Is The Insurance Company Usually Going To Give Me A Fair Offer The First Time Around?
Never. In our experience, no insurance company will give you a fair offer the first time around.
When The Insurance Company Comes Back With A Lowball Offer Or Denies A Claim Altogether, What Are The Next Steps You And Your Client Will Take To Move Toward A Fair Offer?
As a personal injury attorney representing plaintiffs, I regularly deal with lowballs and denials from insurance companies. Usually, I do not immediately file suit, and instead opt to build my client’s case first. We have the injured plaintiff treated by their physicians and healthcare providers. We also contract with experts to examine the plaintiff and give us their opinion on the plaintiff’s prognosis. All the while, the insurance company never knows who we’re using to treat the plaintiff or who we may be using as expert witnesses. Then, once we are ready to present a full demand, we may file a lawsuit and let them go from there.
Generally, I don’t like to file a lawsuit until the claimant reaches MMI, Maximum Medical Improvement. This means that they have improved as much as they are likely to ever improve. Most of these cases involve permanent injuries, which means that this is the best possible condition the person will be in for the rest of their lives.
In some cases, I will present my counter-offer, and if they don’t take that offer, we have the right to file a lawsuit. We may possibly even be able to expand insurance coverage under what’s called the Doctrine of Bad Faith in Florida, a very complex doctrine which could be its own book.
What Factors Help You As The Personal Injury Attorney Help Determine Whether It’s Time To Advise Your Client That They Should Perhaps Take A Case To Trial?
The client always determines whether or not they want to take the risk of going to trial. We determine whether the offer presented is sufficient or fair to them. If they ask me what the case is worth, I tell them the range that similar cases have been settled or tried for and we try to estimate whether or not it makes sense for the client to pursue trial.
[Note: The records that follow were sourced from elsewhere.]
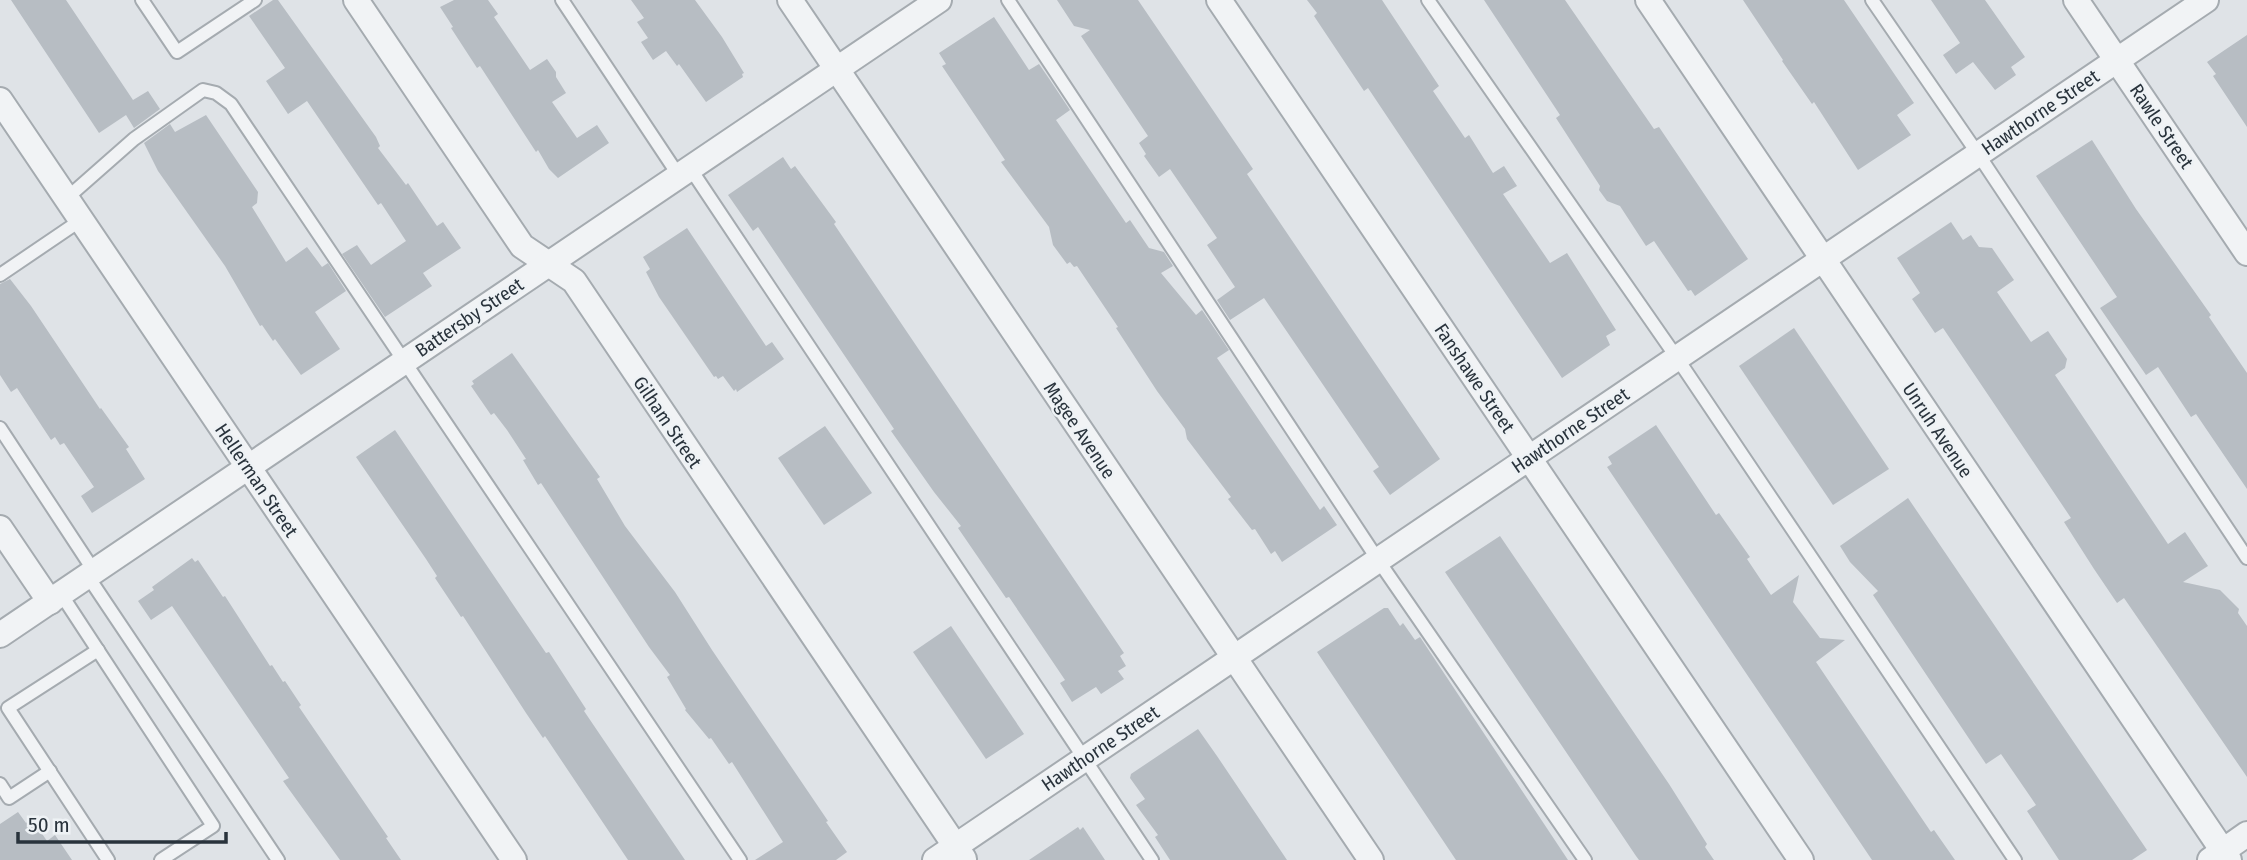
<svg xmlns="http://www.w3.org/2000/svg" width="2247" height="860" font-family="'Fira Sans Condensed',sans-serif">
<rect width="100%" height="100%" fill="#dfe3e7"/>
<!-- building -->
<g fill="#b7bdc3">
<polygon points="11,0 66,0 133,100 148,91 160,109 134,128 126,115 99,133"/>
<polygon points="273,0 278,0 376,137 380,146 378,148 406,185 408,183 437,226 443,222 461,248 423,273 432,286 385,317 342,254 357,245 371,265 406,241 381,203 378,205 307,101 288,114 266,81 285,68 249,16"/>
<polygon points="454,0 488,0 498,14 494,17 530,70 547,59 556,72 556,77 566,93 552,102 577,138 597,125 609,143 558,178 549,169 538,150 536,152 480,66 477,68 451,28 453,27 440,7"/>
<polygon points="631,0 695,0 722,37 744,73 742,74 743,77 706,102 679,64 677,66 666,51 653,60 641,42 648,38 637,22 644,18"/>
<polygon points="1057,0 1138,0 1253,169 1247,174 1440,459 1390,495 1373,471 1379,467 1264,298 1230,320 1217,300 1235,287 1207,245 1217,238 1170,169 1159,177 1144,156 1146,154 1139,143 1148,136 1081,36 1090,30 1074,26"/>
<polygon points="1307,0 1382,0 1439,86 1433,91 1465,138 1469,135 1493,173 1504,166 1517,186 1503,194 1550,263 1567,253 1616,330 1606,336 1610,345 1562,378 1368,88 1364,91 1314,16 1317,13"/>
<polygon points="1484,0 1565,0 1654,129 1659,127 1748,259 1695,296 1691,290 1688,291 1654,241 1646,246 1620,206 1607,201 1599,190 1600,186 1556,118 1560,115"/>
<polygon points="1743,0 1844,0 1914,103 1897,115 1911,135 1858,170 1814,102 1812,104 1782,61 1783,60"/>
<polygon points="1931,0 1985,0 2025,57 2011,67 2016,75 1995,90 1973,62 1956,74 1943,55 1960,43"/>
<polygon points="994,17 1029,70 1039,64 1050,80 1070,110 1056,120 1126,223 1130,220 1149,248 1164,252 1173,266 1161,273 1196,315 1202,310 1229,350 1217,358 1320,510 1324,506 1337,525 1282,562 1275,551 1271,554 1255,529 1252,530 1228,499 1231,497 1187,439 1185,429 1157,391 1116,328 1118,327 1077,266 1074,267 1070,262 1067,264 1053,245 1049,227 1001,162 1005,160 942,66 946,64 939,53"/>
<polygon points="2247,35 2247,127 2213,76 2216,74 2207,62"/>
<polygon points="206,115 258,192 257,203 252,207 286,262 307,247 322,267 328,263 346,291 315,312 340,349 301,375 275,339 273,341 262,325 260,326 225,266 158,171 144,143 170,124 175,132"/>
<polygon points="2092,140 2136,209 2211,315 2209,317 2247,373 2247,489 2196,414 2191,417 2158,367 2146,375 2100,308 2117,297 2036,176"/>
<polygon points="783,157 791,169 795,166 836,222 834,224 1124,653 1120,656 1126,666 1118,671 1124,679 1101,694 1096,687 1072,702 1060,683 1065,680 1009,597 1006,598 958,528 961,526 934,492 891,431 894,429 758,227 753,231 728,195"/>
<polygon points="1951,222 1963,240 1971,235 1979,247 1992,248 2014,280 1997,292 2031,342 2048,331 2067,359 2065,368 2055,375 2168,544 2185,532 2208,566 2183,582 2220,590 2239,609 2238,613 2247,626 2247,777 2124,598 2117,603 2094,569 2064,522 2071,518 1943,328 1935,333 1912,299 1920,293 1897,258"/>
<polygon points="687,228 766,346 772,342 784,359 737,392 736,389 734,391 723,376 718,379 716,376 714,377 659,297 646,272 650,269 643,257"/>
<polygon points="10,279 31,306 100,409 101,408 129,447 126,449 145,479 92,513 81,496 94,487 64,443 60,445 55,437 51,440 17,388 11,392 0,375 0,284"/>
<polygon points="1794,328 1889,469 1833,505 1739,366"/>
<polygon points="512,353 600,477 597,479 625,526 675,592 712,650 828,821 826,822 847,852 836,860 755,860 783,842 732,762 729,764 711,738 709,739 685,710 686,709 667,677 670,675 649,647 541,483 538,485 523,460 526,459 507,430 494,413 491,415 471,386 474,384 472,381"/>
<polygon points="1656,425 1716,515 1719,513 1750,557 1747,559 1771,595 1799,575 1793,602 1820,638 1845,640 1816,662 1931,832 1934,830 1955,860 1872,860 1607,467 1612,464 1608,457"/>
<polygon points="825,426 872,493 824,525 778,458"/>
<polygon points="395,430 546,653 549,652 586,709 584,711 685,860 628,860 545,736 543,738 526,713 463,616 461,617 435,578 437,576 426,559 356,457"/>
<polygon points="1908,498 2147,850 2132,860 2059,860 2027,811 2036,805 2001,754 1986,764 1873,595 1878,591 1850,562 1840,546"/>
<polygon points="1500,536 1669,784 1707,844 1705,847 1714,860 1639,860 1636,856 1445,572"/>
<polygon points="192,558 195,562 198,560 223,597 225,596 270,666 272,665 283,682 285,681 301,705 299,707 388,837 386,838 401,860 340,860 283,781 289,778 172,606 151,620 138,601 154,590 152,587"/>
<polygon points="1384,608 1388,608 1400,626 1403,623 1415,640 1420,637 1568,860 1456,860 1317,652"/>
<polygon points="951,626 1024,734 986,759 913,652"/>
<polygon points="1198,729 1217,756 1287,860 1170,860 1155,837 1158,835 1136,805 1145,799 1130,778 1131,774"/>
<polygon points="18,812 26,823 32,819 47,841 55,835 72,860 0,860 0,824"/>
<polygon points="1078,827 1080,830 1083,827 1105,860 1029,860"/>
</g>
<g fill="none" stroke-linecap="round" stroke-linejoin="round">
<!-- lane casing -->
<g stroke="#a5abb0" stroke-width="16">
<g id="lane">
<polyline points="142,0 177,52 255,0"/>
<polyline points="562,0 679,176"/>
<polyline points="1008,0 1378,560 1585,860"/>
<polyline points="1428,0 1677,358 2015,860"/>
<polyline points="1872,0 1978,154 2247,558"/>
<polyline points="690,168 1152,860"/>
<polyline points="67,198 134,139 203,90 216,93 231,104 740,860"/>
<polyline points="0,275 81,220"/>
<polyline points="0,428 94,571"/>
<polyline points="87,575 278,860"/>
<polyline points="61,594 213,826 161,860"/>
<polyline points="98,650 8,708 108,860"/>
<polyline points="0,784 9,798 50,771"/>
</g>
</g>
<!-- street casing -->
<g stroke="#a5abb0" stroke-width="28">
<g id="street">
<polyline points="356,0 522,246 574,281 964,859"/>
<polyline points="790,0 1371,860"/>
<polyline points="1219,0 1801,860"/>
<polyline points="1648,0 2229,860"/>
<polyline points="2076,0 2247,253"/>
<polyline points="0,100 514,860"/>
<polyline points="0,528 50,602"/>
<polyline points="0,635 939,0"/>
<polyline points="935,860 2206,0"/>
<polyline points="2210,860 2247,834"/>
</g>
</g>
<!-- lane -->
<use href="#lane" stroke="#f1f3f5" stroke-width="12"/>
<!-- street -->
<use href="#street" stroke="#f1f3f5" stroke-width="24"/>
</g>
<g text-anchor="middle" stroke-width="5" stroke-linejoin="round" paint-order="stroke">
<!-- street labels -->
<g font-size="19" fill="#29333c" stroke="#eef2f5">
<text transform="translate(2040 112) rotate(-34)" y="7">Hawthorne Street</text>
<text transform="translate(2162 126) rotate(56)" y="7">Rawle Street</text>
<text transform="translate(469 317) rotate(-34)" y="7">Battersby Street</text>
<text transform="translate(1475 378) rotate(56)" y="7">Fanshawe Street</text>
<text transform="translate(668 422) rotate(56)" y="7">Gilham Street</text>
<text transform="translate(1080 430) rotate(56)" y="7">Magee Avenue</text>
<text transform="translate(1570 430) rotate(-34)" y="7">Hawthorne Street</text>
<text transform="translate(1938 430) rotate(56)" y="7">Unruh Avenue</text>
<text transform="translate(257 480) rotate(56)" y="7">Hellerman Street</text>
<text transform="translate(1100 748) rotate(-34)" y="7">Hawthorne Street</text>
</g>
</g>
<!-- scale -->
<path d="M18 832v10h208v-10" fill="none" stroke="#29333c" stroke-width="3.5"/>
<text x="28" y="832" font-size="21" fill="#29333c" stroke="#eef2f5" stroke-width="5" paint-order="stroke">50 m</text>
</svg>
If we suggest that a client settles instead of pursuing trial, we are sometimes met with resistance. If the client says the settlement isn’t enough and they want to pursue trial for a larger settlement, then we caution the client that there are no guarantees about what they might get at court. We can make some likely predictions on how likely a jury would be to act in their favor, considering the strength of their case. However, it cannot be stressed enough that every jury is different, and we have no crystal ball on what an individual jury is going to award (or not award) in a specific case.
Moreover, we tell them that they have a right to go to trial, but if they go to trial and lose, under many instances, they have to pay fees and costs to the other side. This is because Florida is in large part a “loser pay state”, meaning that the loser of a trial must pay the attorney fees and court costs of the winner of a trial.
We make sure our clients know what our advice is, and what the potential repercussions are if they decide to go to trial against our advice and wind up losing. Ultimately, though, it is their choice whether or not they go to trial.
Am I Guaranteed A Larger Settlement If My Case Goes To Trial And Wins? Could I Possibly Get Less Than The Original Amount That Was Offered?
Once again, we never know what we’re going to get at trial. We merely use our judgement to make best guesses, based on the strength of the case and our own past experience. There are many possible outcomes if a person decides to go to trial instead of accepting a settlement offer. They may get more than the settlement amount, but they may also get the same amount, or less.